Still, there was my elder daughter’s birthday, though on the actual day she was—not exactly abroad but offshore, that region so favoured by the rich—aboard a small train bound for Laxey in the Isle of Man, and then on another train up a mountain. On the other hand, her sister, who lives in Barcelona, arrived in Bristol to stay with the Librarian and I—and, crucially, Harry the house cat—for a few days before heading off to Scotland to unleash some stand-up comedy at the Edinburgh Festival Fringe with a group of friends. (Such familial displays of extrovert behaviour might offset, to a degree, my increasingly wary view of the world out there and the people in it.)
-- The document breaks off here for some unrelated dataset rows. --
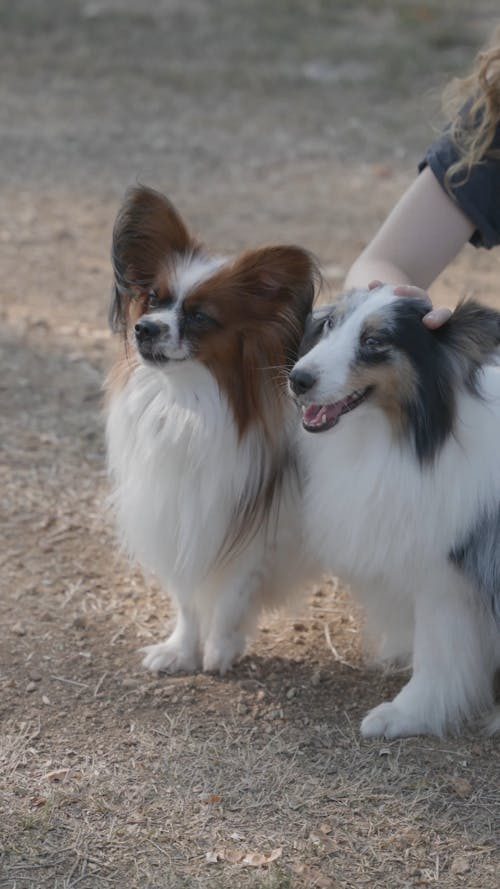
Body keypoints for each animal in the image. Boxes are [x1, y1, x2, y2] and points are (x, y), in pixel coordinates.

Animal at [106, 187, 320, 672]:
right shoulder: (181, 514)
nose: (144, 329)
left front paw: (221, 649)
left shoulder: (251, 531)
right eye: (152, 299)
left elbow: (232, 595)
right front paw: (181, 650)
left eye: (200, 317)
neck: (186, 403)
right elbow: (186, 598)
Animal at [290, 284, 500, 736]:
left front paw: (407, 713)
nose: (297, 379)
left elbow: (436, 653)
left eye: (374, 342)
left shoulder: (445, 576)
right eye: (331, 324)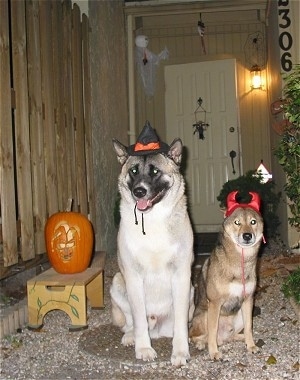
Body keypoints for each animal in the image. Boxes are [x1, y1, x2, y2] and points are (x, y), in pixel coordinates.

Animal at [190, 191, 264, 360]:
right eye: (237, 222)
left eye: (253, 222)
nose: (247, 236)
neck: (241, 261)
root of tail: (222, 338)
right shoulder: (215, 303)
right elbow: (211, 333)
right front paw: (214, 352)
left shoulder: (248, 300)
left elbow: (249, 328)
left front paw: (251, 345)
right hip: (204, 315)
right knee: (195, 336)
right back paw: (201, 344)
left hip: (240, 316)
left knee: (232, 336)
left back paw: (243, 339)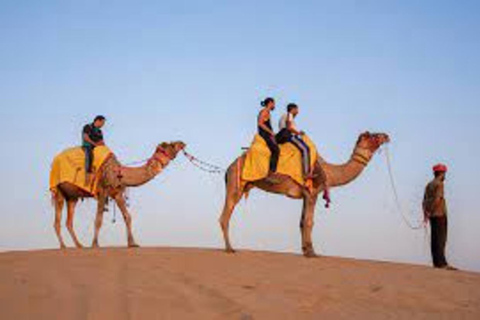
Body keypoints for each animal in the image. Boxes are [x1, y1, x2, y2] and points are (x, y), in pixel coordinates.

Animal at [50, 141, 186, 249]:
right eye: (171, 145)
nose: (182, 143)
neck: (119, 173)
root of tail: (55, 160)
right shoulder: (102, 192)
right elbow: (98, 219)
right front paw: (95, 244)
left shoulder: (117, 194)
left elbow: (127, 216)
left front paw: (132, 243)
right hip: (59, 190)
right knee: (57, 220)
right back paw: (63, 246)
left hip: (72, 197)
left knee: (69, 221)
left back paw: (79, 245)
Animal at [218, 132, 390, 258]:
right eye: (372, 135)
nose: (386, 135)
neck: (329, 172)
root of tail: (229, 167)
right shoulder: (312, 193)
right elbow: (309, 222)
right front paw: (312, 252)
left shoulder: (305, 196)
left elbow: (301, 222)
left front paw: (305, 250)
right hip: (235, 183)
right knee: (225, 216)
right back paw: (229, 248)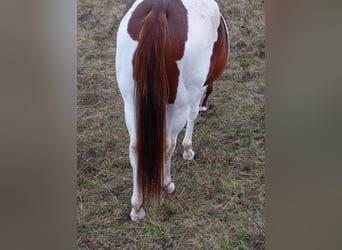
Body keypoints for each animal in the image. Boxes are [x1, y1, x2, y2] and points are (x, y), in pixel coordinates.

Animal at [115, 0, 230, 221]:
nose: (206, 104)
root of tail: (158, 13)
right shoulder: (195, 92)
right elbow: (192, 118)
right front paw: (188, 151)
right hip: (178, 105)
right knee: (167, 143)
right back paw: (165, 184)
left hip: (131, 101)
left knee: (135, 147)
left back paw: (137, 207)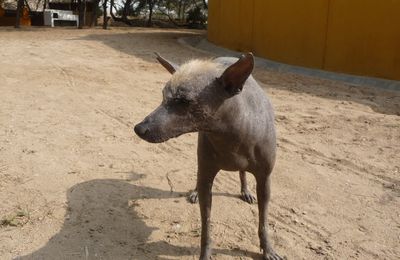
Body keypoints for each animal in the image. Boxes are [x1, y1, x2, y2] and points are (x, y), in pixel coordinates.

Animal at [134, 51, 282, 258]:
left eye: (184, 101)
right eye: (163, 96)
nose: (139, 128)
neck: (231, 133)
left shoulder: (265, 180)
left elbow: (263, 221)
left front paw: (267, 248)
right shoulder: (207, 177)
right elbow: (206, 226)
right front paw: (205, 253)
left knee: (242, 172)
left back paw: (245, 190)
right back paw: (196, 192)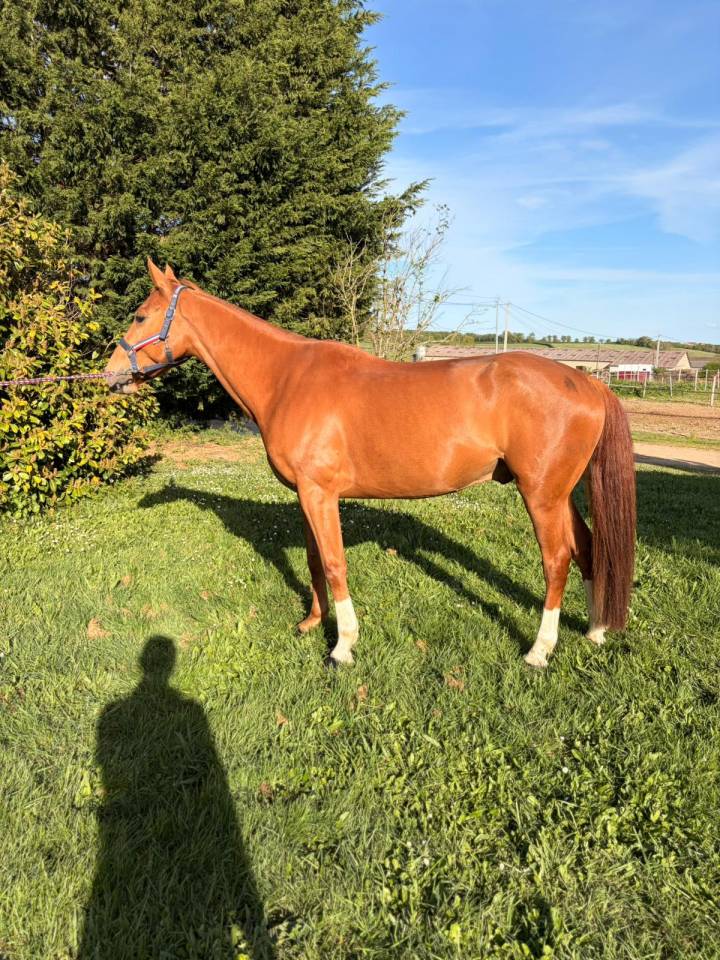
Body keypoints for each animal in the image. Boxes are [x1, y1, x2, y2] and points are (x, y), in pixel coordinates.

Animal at [105, 259, 636, 669]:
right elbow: (315, 559)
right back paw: (594, 631)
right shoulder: (307, 495)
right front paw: (312, 623)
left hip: (540, 495)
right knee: (588, 549)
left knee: (557, 560)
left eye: (140, 315)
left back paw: (539, 651)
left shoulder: (320, 493)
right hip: (560, 494)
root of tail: (589, 382)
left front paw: (342, 646)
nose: (110, 375)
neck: (287, 378)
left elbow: (335, 563)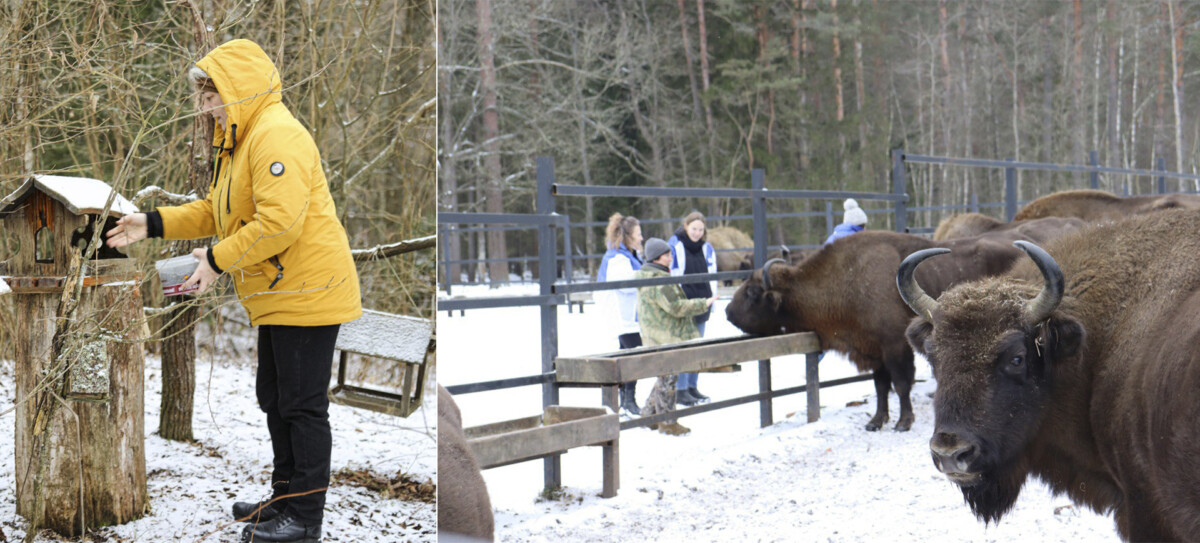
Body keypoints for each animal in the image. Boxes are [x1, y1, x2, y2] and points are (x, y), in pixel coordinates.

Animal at [720, 229, 1032, 432]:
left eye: (752, 292)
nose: (727, 312)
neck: (849, 280)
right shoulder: (873, 351)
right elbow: (880, 386)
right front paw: (875, 421)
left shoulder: (895, 347)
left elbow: (901, 384)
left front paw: (903, 423)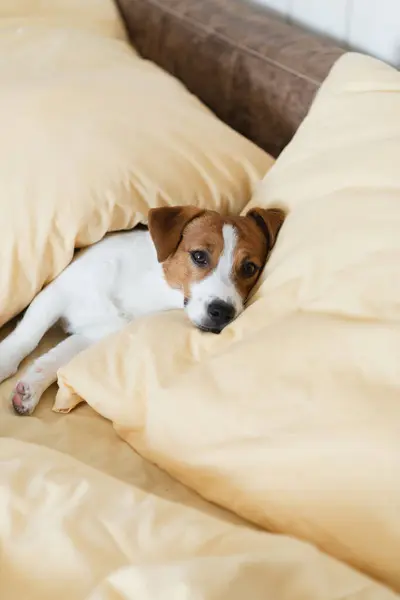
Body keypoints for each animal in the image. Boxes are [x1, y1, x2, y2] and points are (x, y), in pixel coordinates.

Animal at [0, 204, 284, 414]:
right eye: (199, 256)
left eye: (249, 268)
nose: (223, 312)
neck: (146, 291)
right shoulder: (55, 293)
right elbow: (27, 338)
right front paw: (5, 361)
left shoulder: (94, 335)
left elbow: (56, 358)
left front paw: (31, 388)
The second issue of Last Post includes a reprinted article by Ford, dating from 1936, when he revisited London, a relatively rare event in the post-war years, since he lived first in Sussex, then Paris, then Toulon, with trips to New York and other parts of the United States – but not often to London.

Fordie-BBC

http://www.fordmadoxfordsociety.org/last-post-journal.html

In the world-before-the-war, he’d been based in London for a decade and his first commercially successful book (at least since his first, a fairy tale illustrated by his grandfather Ford Madox Brown) was devoted to the city: The Soul of London appeared in 1905. And, though Ford didn’t live there much after 1915, he continued to write about the city or to draw upon it in many of his later books. More than eighty years old, then, that article but I was struck by his characterisation of the politicians of the day:

‘It was impossible to imagine a more impressive collection of dumb-bells and left-overs than were provided by H. M. Government and H. M. Opposition between them. A photograph of the lot of them impressed you with the idea that you were looking at a group-picture of the better-behaved inmates of Bellevue—as who should say Bethlem Hospital. And their political records were none of them more cheerful.’

Plus ça change, plus c’est la même chose, as they say in some quarters, I believe.